Friday 20 June 2014

A flick through one (of many) antholog(y/ies): Helen Gardner’s The New English Book of English Verse

Where to begin? The first challenge of a chronological anthology. Where Palgrave runs from (approximately) Shakespeare to Shelley, Gardner’s sweep is broader: from Anon (in a mediaeval prelude to Chaucer) to Fern Hill, written a couple of months after WWII. The poem by Anon is, appropriately, called ‘Cuckoo Song’ (also known by its first line: Summer is y-comen in’). All poems in anthologies are sorts of cuckoos: not only in their marking of time, their mechanical chimes jolting out between periods of silence and omissions; but also in their encroachment, their competition for place. All poems could not have happened, so their presence, in a summation of what did happen, carries a trace of that accident. ‘These fragments I have shored against my ruin’, in Eliot’s words from The Waste Land (included whole). But it’s also a particular version: for every poem that’s in, there’s one that has been pushed from the nest.

That joyful shout ‘summer is y-comen in!’ is an uplifiting place to start. Or, in the version of this poem, which is also called the ‘Reading Rota’ and is mounted on the walls of the ruined abbey in my home town: ‘sumer is icomen in’. There are variant reading (mis-Readings?) even where we start. But of course, this isn’t really the start. To summarise English verse without Angle-isch verse is itself a mis-reading: where is Beowulf, The Wanderer, The Seafarer, The Ruin? Lost at sea, perhaps… Too difficult? (See also the domesticated, truncated. modernised version of Chaucer, the eight line chunk of Langland). Anon continues to be prolific, in fits and starts: a mediaeval burst, some renaissance songs and then a late flourish to round out this strange career of C17th and C18th ballads. Everything after that is known and labelled (and, with eight brief exceptions, male).

Such anthologies serve some writers better than others, even amongst those that are included (we could note that English seems nationally or ethnically drawn, rather than based on the language, although we could then note the presence of Welsh and Scottish interlopers. Perhaps it should say ‘British’ – but how then to justify Joyce and Yeats’ inclusion? or the troublesome pair of Eliot and Pound?). Poetry that relates to an English poetic world, perhaps. In this, at least, it seems the Angles are here in force, along with the Anglicans represented in the middle of the volume. The selections are most unusual and quixotic in Gardner’s own areas of specialism: not just Eliot, but metaphysical poets. Aurelian Townshend makes an appearance. But later on, the list of names on the honour-boards are more predictable.

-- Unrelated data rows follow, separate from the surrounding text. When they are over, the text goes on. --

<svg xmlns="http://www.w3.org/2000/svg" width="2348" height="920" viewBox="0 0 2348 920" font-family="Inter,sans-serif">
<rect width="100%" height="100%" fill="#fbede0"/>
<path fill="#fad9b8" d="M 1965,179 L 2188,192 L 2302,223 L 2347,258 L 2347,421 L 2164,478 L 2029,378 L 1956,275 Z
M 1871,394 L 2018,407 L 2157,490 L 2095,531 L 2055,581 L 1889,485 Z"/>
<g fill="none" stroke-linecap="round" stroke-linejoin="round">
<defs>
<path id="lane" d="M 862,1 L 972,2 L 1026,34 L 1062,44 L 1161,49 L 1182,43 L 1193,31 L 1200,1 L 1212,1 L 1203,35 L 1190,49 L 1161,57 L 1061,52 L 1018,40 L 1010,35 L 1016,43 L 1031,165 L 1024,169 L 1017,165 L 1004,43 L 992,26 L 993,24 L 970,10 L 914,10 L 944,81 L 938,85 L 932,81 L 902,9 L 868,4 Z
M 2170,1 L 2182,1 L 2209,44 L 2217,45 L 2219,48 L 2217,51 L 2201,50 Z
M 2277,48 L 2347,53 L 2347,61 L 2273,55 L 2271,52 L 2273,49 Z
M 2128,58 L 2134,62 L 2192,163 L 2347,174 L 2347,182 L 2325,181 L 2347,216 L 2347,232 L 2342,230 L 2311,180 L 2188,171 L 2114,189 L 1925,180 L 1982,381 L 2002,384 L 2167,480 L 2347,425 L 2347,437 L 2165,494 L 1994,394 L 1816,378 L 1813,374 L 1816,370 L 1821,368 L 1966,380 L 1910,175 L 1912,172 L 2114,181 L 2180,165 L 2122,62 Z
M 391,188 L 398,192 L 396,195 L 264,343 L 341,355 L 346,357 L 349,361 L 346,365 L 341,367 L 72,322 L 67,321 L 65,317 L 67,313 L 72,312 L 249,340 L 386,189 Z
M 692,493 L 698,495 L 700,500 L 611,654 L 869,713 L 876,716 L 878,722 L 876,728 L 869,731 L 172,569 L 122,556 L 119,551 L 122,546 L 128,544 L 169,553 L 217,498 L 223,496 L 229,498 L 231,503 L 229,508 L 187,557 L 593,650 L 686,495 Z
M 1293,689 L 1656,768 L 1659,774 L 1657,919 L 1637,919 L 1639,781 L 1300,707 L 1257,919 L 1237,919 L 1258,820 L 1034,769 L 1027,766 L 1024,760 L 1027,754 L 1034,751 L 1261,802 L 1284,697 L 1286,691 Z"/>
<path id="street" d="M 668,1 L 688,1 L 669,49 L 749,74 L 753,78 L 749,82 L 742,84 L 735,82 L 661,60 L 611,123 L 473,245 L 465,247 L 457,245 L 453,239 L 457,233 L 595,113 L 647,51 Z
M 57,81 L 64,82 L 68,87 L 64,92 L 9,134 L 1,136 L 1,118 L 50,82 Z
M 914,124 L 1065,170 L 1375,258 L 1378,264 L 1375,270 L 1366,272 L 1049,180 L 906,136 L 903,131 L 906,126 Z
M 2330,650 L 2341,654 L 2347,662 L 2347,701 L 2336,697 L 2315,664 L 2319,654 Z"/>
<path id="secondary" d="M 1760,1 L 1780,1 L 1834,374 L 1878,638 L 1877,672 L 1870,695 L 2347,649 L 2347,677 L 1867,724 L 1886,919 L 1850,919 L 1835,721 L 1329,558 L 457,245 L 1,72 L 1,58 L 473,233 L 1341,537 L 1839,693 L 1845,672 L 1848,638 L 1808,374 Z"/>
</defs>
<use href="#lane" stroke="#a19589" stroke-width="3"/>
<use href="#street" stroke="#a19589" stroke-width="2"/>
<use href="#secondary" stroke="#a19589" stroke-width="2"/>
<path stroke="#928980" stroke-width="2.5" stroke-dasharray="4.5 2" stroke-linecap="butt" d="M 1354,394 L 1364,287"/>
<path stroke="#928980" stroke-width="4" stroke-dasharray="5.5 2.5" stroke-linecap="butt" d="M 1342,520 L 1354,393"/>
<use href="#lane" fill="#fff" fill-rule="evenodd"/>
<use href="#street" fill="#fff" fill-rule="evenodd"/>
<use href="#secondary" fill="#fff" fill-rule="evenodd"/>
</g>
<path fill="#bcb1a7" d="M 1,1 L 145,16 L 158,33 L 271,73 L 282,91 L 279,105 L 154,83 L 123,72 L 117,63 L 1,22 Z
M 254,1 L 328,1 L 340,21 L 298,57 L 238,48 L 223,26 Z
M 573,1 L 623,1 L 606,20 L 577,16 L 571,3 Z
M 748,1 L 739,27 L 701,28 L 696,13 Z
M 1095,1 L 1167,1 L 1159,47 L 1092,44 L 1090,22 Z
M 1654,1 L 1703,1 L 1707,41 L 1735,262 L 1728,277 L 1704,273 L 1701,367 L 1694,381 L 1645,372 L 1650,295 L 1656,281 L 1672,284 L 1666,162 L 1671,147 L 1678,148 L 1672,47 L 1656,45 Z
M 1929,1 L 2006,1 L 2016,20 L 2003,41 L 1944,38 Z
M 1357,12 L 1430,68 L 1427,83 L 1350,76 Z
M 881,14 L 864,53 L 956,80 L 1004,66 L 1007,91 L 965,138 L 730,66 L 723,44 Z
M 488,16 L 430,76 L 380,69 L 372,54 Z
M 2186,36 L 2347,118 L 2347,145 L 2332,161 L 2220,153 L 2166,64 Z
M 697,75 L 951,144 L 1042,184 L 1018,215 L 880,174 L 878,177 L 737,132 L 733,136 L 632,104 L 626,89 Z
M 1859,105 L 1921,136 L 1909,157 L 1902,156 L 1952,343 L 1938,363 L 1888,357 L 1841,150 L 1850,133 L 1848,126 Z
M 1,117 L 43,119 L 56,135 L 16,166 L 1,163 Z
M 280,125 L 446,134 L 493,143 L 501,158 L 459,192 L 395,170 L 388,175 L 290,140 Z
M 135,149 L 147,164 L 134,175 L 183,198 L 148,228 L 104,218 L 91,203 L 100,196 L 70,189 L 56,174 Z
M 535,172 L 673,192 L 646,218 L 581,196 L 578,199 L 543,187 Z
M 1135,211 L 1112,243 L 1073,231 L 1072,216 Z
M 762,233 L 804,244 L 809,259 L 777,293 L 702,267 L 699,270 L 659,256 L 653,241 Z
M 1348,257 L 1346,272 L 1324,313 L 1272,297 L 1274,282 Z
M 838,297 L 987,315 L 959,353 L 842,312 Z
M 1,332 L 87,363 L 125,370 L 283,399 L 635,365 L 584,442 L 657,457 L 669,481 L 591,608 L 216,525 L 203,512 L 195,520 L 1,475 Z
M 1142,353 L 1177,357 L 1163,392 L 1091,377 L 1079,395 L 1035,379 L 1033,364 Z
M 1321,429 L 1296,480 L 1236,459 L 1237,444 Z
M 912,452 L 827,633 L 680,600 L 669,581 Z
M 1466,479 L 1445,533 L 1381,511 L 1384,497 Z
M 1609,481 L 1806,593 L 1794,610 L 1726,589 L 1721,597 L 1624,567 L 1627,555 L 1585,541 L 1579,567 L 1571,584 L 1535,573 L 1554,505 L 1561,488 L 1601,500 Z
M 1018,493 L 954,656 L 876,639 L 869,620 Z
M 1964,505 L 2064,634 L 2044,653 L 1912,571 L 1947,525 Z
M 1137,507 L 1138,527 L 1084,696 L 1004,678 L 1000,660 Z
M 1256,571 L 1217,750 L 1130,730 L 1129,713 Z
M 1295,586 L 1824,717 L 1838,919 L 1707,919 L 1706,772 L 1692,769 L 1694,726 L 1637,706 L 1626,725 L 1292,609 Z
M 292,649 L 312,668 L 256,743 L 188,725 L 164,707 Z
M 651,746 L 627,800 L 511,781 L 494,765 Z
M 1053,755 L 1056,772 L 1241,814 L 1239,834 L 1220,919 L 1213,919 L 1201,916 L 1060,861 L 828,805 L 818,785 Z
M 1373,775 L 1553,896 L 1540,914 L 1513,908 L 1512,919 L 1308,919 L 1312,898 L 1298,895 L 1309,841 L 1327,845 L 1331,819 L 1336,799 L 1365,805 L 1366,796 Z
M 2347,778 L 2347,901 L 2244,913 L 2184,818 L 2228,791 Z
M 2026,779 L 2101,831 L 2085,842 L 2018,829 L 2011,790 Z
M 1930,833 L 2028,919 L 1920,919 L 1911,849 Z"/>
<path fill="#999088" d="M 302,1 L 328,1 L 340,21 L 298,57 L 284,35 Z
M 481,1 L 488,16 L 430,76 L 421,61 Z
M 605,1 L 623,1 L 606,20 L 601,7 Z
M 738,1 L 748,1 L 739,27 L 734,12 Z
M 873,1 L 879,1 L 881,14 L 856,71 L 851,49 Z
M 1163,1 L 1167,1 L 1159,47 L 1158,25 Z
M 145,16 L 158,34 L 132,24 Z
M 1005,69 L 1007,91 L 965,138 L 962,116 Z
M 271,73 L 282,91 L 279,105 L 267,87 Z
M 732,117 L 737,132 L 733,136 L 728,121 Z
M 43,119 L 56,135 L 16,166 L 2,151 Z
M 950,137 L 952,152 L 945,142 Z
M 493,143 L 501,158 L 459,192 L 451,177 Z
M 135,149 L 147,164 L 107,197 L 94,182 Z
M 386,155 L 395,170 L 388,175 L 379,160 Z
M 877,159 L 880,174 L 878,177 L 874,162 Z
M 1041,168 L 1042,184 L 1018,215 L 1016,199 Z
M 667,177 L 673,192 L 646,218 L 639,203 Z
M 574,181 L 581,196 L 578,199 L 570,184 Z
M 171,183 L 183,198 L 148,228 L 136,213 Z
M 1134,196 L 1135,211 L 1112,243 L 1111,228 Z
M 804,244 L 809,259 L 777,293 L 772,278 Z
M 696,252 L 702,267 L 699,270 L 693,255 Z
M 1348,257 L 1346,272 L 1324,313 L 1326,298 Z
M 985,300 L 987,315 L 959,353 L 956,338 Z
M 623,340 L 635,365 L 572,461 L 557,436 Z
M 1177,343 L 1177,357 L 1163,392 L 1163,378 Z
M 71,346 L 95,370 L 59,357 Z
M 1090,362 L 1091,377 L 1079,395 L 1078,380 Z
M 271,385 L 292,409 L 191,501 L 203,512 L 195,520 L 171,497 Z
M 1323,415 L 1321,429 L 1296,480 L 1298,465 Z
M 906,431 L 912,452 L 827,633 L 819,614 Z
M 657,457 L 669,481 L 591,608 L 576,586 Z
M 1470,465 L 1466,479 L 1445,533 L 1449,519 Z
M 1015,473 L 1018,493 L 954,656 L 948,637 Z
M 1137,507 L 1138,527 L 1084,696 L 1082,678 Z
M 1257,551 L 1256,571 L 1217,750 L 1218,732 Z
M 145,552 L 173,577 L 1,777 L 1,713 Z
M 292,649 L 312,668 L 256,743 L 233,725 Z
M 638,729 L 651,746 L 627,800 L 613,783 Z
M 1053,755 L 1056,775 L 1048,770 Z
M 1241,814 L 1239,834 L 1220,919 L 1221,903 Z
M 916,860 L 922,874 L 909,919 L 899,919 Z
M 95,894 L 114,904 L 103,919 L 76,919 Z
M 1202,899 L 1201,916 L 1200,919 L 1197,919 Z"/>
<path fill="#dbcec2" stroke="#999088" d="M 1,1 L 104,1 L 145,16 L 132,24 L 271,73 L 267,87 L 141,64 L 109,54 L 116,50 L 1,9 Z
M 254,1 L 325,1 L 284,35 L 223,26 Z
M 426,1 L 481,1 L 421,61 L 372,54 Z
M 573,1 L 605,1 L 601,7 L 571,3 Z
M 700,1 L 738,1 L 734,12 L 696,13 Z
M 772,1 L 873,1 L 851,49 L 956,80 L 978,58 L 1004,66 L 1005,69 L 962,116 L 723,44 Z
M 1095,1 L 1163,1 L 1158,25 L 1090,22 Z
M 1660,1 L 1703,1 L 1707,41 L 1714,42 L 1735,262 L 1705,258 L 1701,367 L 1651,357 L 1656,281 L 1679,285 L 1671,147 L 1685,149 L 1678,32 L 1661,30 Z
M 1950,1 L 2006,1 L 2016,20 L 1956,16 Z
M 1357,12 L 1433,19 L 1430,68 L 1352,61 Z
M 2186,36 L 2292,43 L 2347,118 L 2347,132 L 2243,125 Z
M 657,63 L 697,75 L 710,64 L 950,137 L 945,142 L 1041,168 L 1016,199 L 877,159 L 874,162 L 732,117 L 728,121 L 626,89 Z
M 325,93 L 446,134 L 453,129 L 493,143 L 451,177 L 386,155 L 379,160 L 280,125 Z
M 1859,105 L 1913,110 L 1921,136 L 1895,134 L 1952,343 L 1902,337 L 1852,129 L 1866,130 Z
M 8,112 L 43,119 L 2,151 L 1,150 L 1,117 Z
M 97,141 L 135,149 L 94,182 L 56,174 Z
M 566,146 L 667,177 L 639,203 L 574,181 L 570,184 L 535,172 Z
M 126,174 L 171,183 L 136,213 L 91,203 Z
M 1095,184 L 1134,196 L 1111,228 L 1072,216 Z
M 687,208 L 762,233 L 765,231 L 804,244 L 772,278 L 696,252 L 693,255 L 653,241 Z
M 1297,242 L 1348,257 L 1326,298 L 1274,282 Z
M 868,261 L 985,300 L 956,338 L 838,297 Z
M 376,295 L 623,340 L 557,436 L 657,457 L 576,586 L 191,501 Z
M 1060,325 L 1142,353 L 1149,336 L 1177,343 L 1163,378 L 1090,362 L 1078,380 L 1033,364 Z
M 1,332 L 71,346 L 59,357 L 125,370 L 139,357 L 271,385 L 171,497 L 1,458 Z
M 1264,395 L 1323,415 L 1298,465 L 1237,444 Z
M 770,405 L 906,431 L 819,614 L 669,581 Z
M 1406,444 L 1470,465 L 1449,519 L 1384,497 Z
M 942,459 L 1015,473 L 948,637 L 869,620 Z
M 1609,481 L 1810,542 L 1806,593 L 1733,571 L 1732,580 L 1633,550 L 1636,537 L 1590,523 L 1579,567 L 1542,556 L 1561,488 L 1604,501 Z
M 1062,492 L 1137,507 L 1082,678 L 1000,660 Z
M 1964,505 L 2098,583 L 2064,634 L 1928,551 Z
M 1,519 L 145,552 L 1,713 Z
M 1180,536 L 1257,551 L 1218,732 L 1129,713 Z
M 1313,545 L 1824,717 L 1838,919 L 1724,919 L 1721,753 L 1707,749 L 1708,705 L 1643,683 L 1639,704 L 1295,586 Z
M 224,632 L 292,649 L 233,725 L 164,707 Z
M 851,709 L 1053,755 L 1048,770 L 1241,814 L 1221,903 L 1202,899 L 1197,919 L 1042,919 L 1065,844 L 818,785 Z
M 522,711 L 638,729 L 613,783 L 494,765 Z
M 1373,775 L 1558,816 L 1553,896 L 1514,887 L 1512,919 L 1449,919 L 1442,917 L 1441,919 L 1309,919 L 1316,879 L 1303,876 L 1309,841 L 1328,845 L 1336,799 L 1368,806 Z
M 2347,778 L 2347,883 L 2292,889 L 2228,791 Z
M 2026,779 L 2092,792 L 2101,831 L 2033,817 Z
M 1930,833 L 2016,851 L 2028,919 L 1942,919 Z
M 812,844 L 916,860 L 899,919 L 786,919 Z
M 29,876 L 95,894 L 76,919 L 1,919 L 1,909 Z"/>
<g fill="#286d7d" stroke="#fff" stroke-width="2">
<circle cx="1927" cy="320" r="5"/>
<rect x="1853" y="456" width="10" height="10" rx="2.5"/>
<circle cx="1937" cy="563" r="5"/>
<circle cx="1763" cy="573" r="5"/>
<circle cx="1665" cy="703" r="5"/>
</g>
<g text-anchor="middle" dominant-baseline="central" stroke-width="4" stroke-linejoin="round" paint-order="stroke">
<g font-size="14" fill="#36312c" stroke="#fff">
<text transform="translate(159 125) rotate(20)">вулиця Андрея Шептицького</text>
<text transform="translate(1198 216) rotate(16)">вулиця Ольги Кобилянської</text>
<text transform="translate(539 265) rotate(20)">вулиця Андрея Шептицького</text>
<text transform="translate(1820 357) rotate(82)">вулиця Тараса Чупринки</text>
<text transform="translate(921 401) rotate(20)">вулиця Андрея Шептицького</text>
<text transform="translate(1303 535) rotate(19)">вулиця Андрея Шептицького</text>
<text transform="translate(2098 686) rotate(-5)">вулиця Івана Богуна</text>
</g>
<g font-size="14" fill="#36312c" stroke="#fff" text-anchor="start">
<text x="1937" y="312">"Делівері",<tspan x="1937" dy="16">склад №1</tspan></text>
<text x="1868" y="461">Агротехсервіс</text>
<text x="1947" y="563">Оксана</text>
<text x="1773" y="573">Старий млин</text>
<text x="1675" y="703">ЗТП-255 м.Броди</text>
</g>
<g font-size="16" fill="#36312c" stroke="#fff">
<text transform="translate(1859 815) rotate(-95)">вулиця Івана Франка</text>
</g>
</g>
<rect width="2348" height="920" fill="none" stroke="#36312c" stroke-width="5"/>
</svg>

Most of Keats’, Coleridge’s and, later, Dylan Thomas’ best work is included. This format suits those who are only exceptionally exceptional, with careers cut short by death, addictions or both. The prominence Keats’ short career achieves in Palgrave’s Golden Treasury is surely one reason for his high reputation today (and indeed, the shape of our whole conception of the English canon: in wide-ranging lyric anthologies, minor lyricists and brief careers loom large).

More difficult to represent are the poets with longer, more complex poetic projects, such as Chaucer, Wordsworth, Pound. Although all are represented – sometimes at length – their work is cut down for size. The Prelude is delivered in two sections that are shorter than the (startlingly) absent ‘Tintern Abbey’. A page of Canto 81, unlabelled other than ‘from the Pisan Cantos’ gives no wider sense of its location (either within the cage in the detention centre at Pisa, or as part of a decades-long set of over a hundred long works). As the quoted section ends: ‘Here error is all in the not done, / all in the diffidence that faltered’. We are left with the climax without the build-up; and cathedrals shown at the same scale as cottages.

The balancing of scale in a historical anthology is always going to be difficult: the Victorian era (Tennyson, Robert Browning and Christina Rossetti aside) is perhaps not the high point, but there are plenty of ‘significant’ figures who need to be included (although one could question having seven pages of George Meredith and none of David Jones, or Charlotte Smith). In a poem, the form can follow the content: in a chronological anthology there are times when there are verses, or periods, that need to be filled.

Nearer the present, the selections are briefer, as if more tentative about reputations (or generous with opportunities). But as our present gets further from the present of its first publication, in 1972, we could make our own readjustments. The final poem, by MacNeice, speaks of ‘a cloud of witnesses’, but an anthology, like a cuckoo, like a war, thins out that crowd (all poets included were already either dead in war like Keith Douglas, or born before 1914). ‘What thou lovest well remains’, Pound wrote (in that short section of The Cantos included here). But we can perhaps be forgiven for finding this selection limiting and hoping that more that these few survive, that our love can be more inclusive: a living monument.